Bill Bordass of the Useable Buildings Trust warned that there was a state of denial about building performance. He said that buildings were not like cars coming off a production line. They need managing long term.

So he emphasised that too often predictions for a new building’s energy use would, once it was build, turn out to be outstripped by real energy use by 2.5 times.

Part of the reason for this, he said, was that buildings were often too complex and that design intent is rarely well communicated to users.

Bill Bordass suggested that the solution to these problems was about setting realistic ambitions and following through. People could be made better aware of what they have got and performance can be monitored once the building is in use.

Hannah Collie of the Construction Industry Council then said there was a lack of awareness at a young age of what engineers do and what they can offer as a career.

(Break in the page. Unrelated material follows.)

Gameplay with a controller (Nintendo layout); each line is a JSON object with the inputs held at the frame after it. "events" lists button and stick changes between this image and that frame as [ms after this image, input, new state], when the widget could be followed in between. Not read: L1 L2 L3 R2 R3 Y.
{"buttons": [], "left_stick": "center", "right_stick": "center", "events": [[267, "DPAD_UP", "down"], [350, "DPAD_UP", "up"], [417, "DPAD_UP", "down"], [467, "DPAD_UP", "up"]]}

There was, she said, also a lack of prospective leaders for the industry. So CIC went out to young engineers and formed a group to look at the period of 2020 to 2050.

This group has been able to look at how skills needs will be met in the industry in the years to come. Likewise she said it wants to see a joined up approach and agenda, though no group member felt the industry was in that position as yet, or was set on the right course.

Asked about how best to win clients around to low carbon solutions, Paul Morrell said the commitment to a stable carbon price floor would help. Clients would gradually see its price grow to ensure its externalities are reflected in price and clients can act on financial instincts to reduce carbon.

Bill Bordass added a warning that carbon’s externalities are huge and as such we need to use professionalism to press low carbon solutions more effectively as the market alone would respond too late.